## Required tasks
1) Print the passage of the Jensen running-away text between "We’re going to" and "up his stuff.", inclusive.
2) In the text about Jensen running away, what three things does he first say he is taking?
3) Summarize the text about Jensen's plan to run away in two sentences.

## Given text
☆ ☆ ☆

We’re going to be down to two kids. In a stunning turn of events, Jensen has announced that he’s moving out. Running away, to be precise.

He might seem a little young for independent living, but he’ll probably be better off. Living conditions around here have deteriorated to the point where he is expected to– get this– clean his room. Outrageous. Abusive, even. Thus, he announced yesterday morning that he is leaving. I calmly asked if I should get him a suitcase to pack up his stuff.

He nearly panicked, thinking I was serious. Fortunately he managed to pull together his kick-assingest eight-year-old tough look and agreed to the suitcase. And he lowered his voice as much as he could (to, like, an alto) and put on some pouty James Dean lips and said, “But I’m only taking my radio, my lamp, and the Wii.” (Please note: his radio is a boombox circa 1983 which has a double tapedeck and a broken CD player and is roughly the size of a Toyota Prius. Kid needs some parachute pants and a big piece of scrap cardboard, and maybe he can breakdance to earn some coin on the street.)

“Underwear?” I asked.

Unequivocal No. “But I will take the tv. And the DVD player. And lots of PG-13 movies.” (That’s another of his grievances; he doesn’t get to watch all the PG-13 movies he wants to. Other Kids’ parents let them watch anything they want. His life is truly awful. Damn those Other Kids for enticing my child to run away.)

“And be sure to pack me lots of Gatorade and granola bars.” (Another injustice: not enough Gatorade. The Other Kids get to drink it all the time.)

With this he apparently began to question the wisdom of his plan. “I’ll live beside the house, I guess. I’ll need the electricity to watch movies…. But I’m never coming in the house.”

“…except at night. I’ll come in at night to steal food. When you’re asleep. You’ll never see me.”

“Except when you guys go to restaurants. I’ll come with you. But I’ll only get in the van. Not in the house.”

Kid has a knack for planning. What could possibly go wrong? He’s not even gone yet, and I miss him already.

Aug 112009

At approximately 8:05 am yesterday the crying began. From that point forward someone was in tears* until 8:00 pm**. The silver lining here is that we have been able to define a new law of pediatric behavior. This has been a shockingly productive sisterly visit. (Seriously, we really should be world-famous scientists.)

☆ ☆ ☆

## Supplied data

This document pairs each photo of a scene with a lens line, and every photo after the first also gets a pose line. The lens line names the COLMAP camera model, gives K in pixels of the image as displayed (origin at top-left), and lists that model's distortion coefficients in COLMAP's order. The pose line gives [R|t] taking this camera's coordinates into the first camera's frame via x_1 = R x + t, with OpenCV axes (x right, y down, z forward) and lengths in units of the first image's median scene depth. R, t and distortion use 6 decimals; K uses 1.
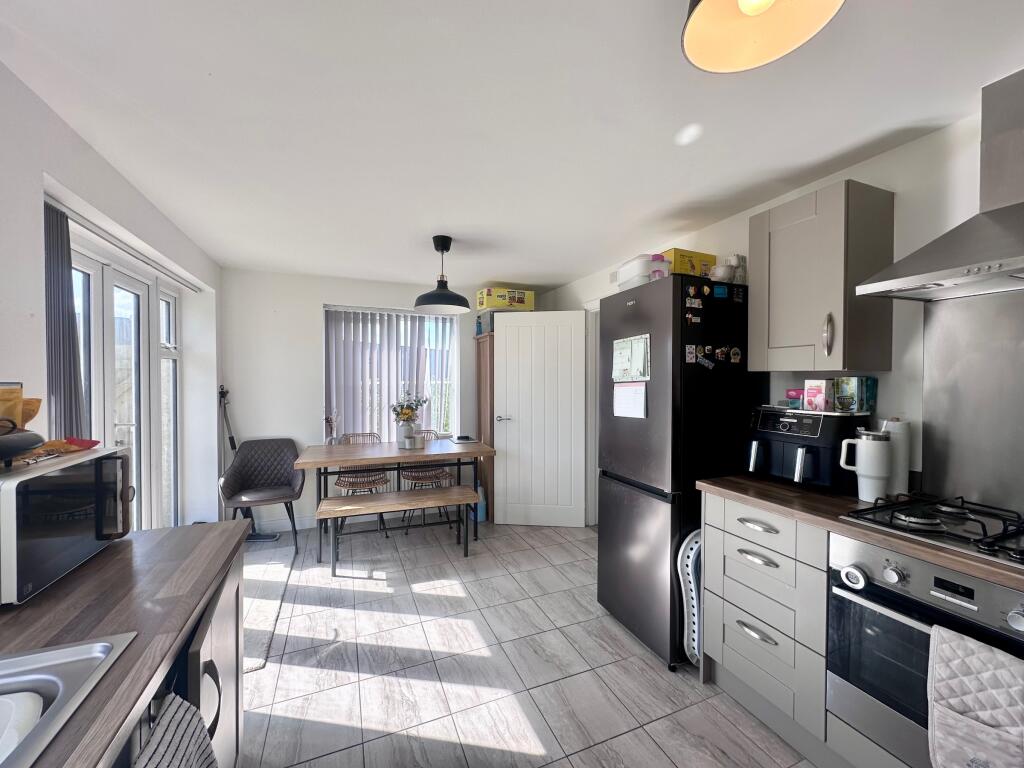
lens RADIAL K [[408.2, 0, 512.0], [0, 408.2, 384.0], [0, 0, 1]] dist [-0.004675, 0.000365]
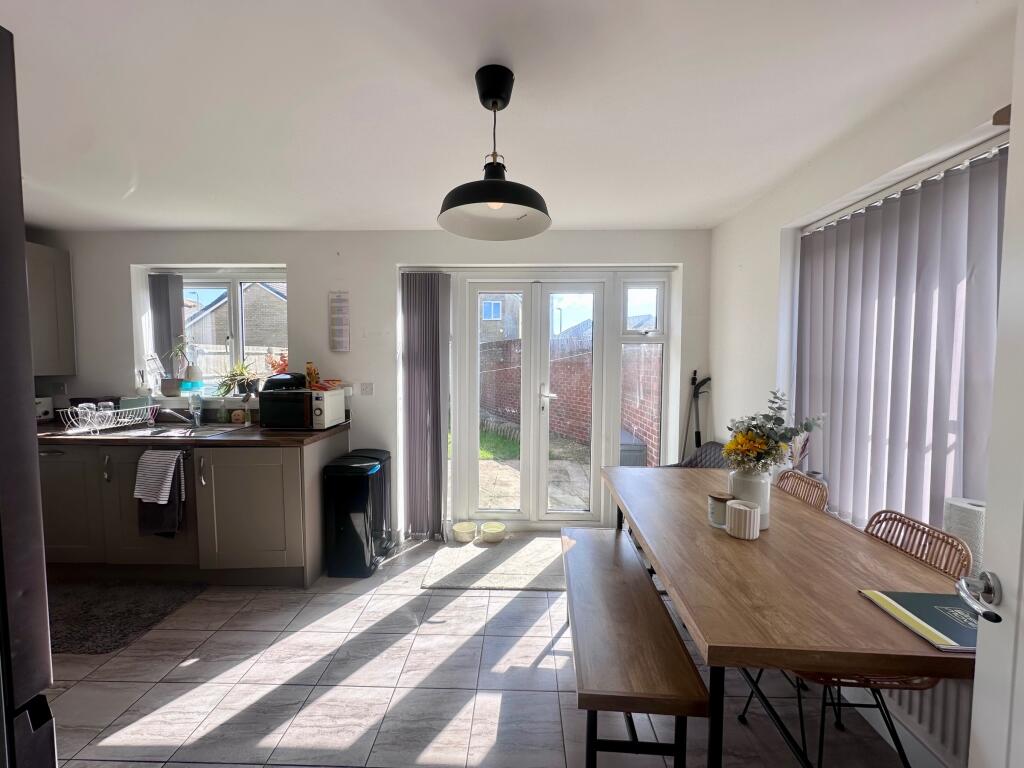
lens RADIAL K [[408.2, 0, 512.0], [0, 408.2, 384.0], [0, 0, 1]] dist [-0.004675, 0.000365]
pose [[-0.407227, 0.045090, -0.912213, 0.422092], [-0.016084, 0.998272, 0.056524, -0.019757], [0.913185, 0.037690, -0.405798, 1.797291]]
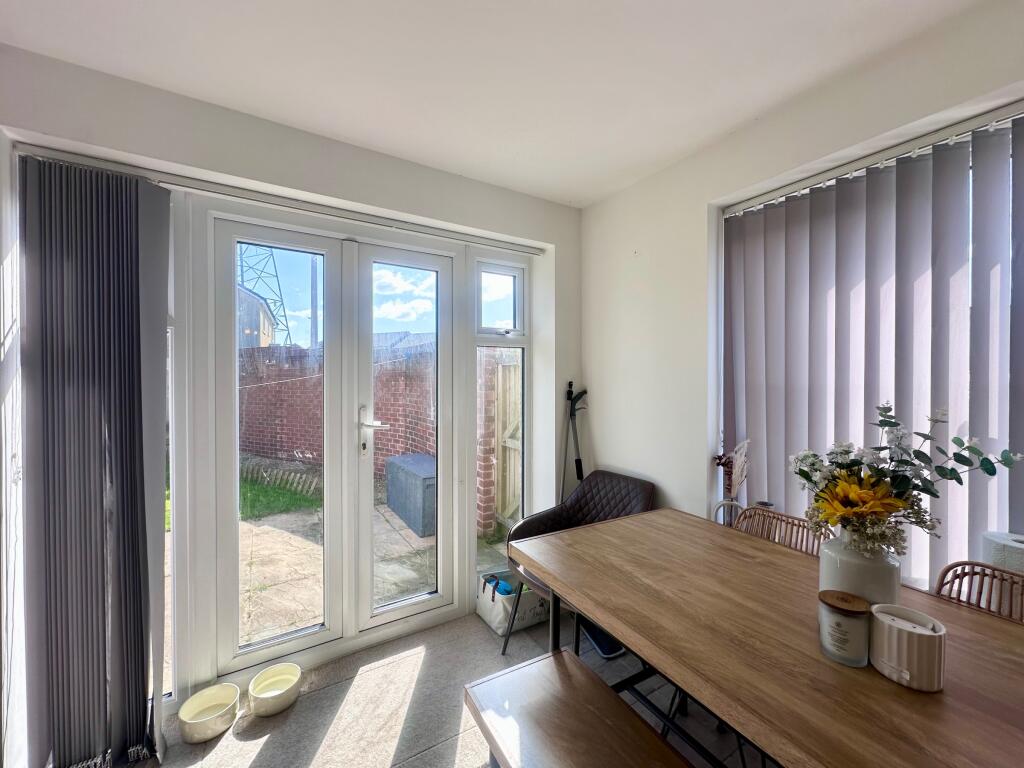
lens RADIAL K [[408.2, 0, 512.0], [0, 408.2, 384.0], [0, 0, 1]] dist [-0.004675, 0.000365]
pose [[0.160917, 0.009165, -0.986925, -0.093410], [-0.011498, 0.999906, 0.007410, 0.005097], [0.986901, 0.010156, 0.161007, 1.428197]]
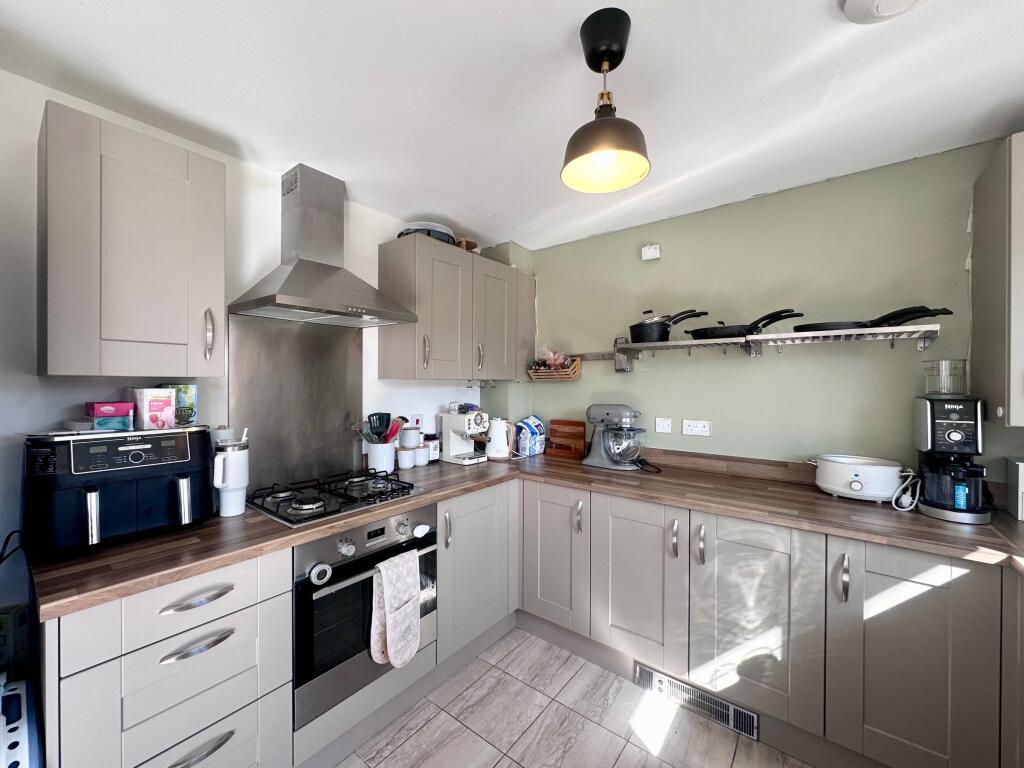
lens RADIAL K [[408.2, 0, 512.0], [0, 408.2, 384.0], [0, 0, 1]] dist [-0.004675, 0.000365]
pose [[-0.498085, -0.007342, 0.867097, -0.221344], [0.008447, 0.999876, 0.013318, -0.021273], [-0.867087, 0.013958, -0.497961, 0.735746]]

☆ ☆ ☆

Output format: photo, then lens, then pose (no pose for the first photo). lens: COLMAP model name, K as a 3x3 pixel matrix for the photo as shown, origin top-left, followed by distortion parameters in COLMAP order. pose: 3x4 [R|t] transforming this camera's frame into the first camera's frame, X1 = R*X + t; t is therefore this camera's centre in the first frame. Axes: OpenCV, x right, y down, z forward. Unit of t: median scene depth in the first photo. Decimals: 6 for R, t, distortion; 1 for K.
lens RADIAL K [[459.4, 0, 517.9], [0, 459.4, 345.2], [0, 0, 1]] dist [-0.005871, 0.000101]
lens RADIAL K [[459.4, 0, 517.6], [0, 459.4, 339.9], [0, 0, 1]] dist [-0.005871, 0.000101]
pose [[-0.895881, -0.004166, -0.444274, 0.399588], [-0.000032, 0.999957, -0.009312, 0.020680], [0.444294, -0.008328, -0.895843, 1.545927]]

☆ ☆ ☆

## Results by task
1)
We’re going to be down to two kids. In a stunning turn of events, Jensen has announced that he’s moving out. Running away, to be precise.

He might seem a little young for independent living, but he’ll probably be better off. Living conditions around here have deteriorated to the point where he is expected to– get this– clean his room. Outrageous. Abusive, even. Thus, he announced yesterday morning that he is leaving. I calmly asked if I should get him a suitcase to pack up his stuff.

2) His radio, his lamp, and the Wii.

3) Eight-year-old Jensen announces he is running away because he is expected to clean his room, and when offered a suitcase he says he will take his radio, lamp, Wii, TV, DVD player, PG-13 movies, Gatorade and granola bars, but no underwear. He then revises the plan to living beside the house, coming in at night to steal food and riding along in the van when the family goes to restaurants.